__The input__.

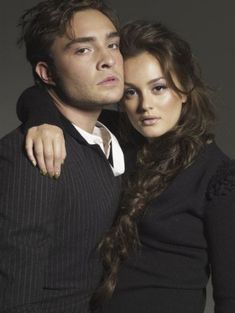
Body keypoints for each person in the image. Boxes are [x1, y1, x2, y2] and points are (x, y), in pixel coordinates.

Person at [16, 21, 235, 313]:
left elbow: (230, 294)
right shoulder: (116, 137)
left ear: (184, 88)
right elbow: (39, 96)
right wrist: (43, 120)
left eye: (159, 88)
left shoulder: (219, 177)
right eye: (130, 93)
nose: (145, 105)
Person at [0, 0, 125, 312]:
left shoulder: (116, 135)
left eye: (113, 44)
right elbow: (17, 289)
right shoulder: (35, 152)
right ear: (47, 73)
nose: (107, 59)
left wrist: (37, 108)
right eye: (83, 49)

__Instructions to follow__.
Transcribe all of the records above exactly; no image should appear in what you write.

__Solution for this task__.
Body keypoints for each person in the image. Boxes are [x1, y1, x2, y2] and points are (x, y), in pixel coordinates.

Person at [16, 21, 235, 313]:
left elbow: (230, 294)
right shoulder: (116, 137)
left ear: (184, 88)
right elbow: (39, 96)
right wrist: (43, 120)
left eye: (159, 88)
left shoulder: (219, 177)
right eye: (130, 93)
nose: (145, 105)
Person at [0, 0, 125, 312]:
left shoulder: (116, 135)
left eye: (113, 44)
right elbow: (17, 289)
right shoulder: (35, 152)
right ear: (47, 73)
nose: (107, 59)
left wrist: (37, 108)
right eye: (83, 49)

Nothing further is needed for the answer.